* [DATA FOR THE TASK]

________________

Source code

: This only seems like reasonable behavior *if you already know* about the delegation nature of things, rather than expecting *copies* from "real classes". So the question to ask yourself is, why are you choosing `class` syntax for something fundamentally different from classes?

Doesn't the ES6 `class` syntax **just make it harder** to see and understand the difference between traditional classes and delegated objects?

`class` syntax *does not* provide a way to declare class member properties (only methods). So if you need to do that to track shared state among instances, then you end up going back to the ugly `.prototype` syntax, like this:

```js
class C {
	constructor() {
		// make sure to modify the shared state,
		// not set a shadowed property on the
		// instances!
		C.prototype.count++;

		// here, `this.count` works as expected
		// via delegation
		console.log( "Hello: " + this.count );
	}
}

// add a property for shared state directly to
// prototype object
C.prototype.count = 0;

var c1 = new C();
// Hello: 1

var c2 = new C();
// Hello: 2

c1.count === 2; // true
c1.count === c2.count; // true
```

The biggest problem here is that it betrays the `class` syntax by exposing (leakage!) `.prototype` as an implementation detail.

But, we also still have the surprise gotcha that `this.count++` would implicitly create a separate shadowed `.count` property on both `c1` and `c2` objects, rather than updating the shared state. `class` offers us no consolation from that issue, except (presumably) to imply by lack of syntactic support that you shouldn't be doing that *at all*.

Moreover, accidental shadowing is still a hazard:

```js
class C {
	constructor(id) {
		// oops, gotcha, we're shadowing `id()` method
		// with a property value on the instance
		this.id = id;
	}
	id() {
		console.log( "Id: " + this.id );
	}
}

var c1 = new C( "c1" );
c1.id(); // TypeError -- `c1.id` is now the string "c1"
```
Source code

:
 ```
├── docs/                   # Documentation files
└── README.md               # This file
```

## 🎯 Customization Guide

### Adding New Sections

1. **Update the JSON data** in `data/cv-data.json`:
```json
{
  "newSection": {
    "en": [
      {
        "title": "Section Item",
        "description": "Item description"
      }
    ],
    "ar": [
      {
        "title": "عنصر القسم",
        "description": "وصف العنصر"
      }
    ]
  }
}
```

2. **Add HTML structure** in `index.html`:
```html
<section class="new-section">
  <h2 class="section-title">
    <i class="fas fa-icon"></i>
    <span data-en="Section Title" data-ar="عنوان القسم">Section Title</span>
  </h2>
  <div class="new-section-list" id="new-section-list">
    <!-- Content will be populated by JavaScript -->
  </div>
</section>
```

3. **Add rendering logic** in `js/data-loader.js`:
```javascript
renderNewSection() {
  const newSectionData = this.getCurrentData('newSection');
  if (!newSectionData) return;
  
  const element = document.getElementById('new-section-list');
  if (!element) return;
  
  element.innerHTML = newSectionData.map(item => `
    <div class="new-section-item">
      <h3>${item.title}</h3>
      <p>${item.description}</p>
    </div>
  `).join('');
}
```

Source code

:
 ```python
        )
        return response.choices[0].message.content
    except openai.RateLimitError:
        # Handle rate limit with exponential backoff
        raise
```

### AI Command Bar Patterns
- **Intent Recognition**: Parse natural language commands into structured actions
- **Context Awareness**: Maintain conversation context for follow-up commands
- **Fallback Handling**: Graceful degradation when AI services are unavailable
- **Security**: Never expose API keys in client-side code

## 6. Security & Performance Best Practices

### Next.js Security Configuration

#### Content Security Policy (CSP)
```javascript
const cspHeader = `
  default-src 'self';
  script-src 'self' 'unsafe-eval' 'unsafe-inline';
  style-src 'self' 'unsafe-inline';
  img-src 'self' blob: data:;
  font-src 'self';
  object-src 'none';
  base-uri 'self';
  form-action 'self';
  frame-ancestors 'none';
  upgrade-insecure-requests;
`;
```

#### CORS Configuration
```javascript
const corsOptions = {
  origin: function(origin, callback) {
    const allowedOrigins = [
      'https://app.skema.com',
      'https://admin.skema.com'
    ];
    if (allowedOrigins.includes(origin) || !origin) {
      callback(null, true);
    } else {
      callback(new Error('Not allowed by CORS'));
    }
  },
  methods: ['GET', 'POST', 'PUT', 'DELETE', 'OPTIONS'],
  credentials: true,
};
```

________________

* [PROBLEM] From the very first line of the records down to the line with "different from classes?", please write out each line exactly, including both ends and no other lines.

* [SOLUTION FOR THIS EXERCISE]
Source code

: This only seems like reasonable behavior *if you already know* about the delegation nature of things, rather than expecting *copies* from "real classes". So the question to ask yourself is, why are you choosing `class` syntax for something fundamentally different from classes?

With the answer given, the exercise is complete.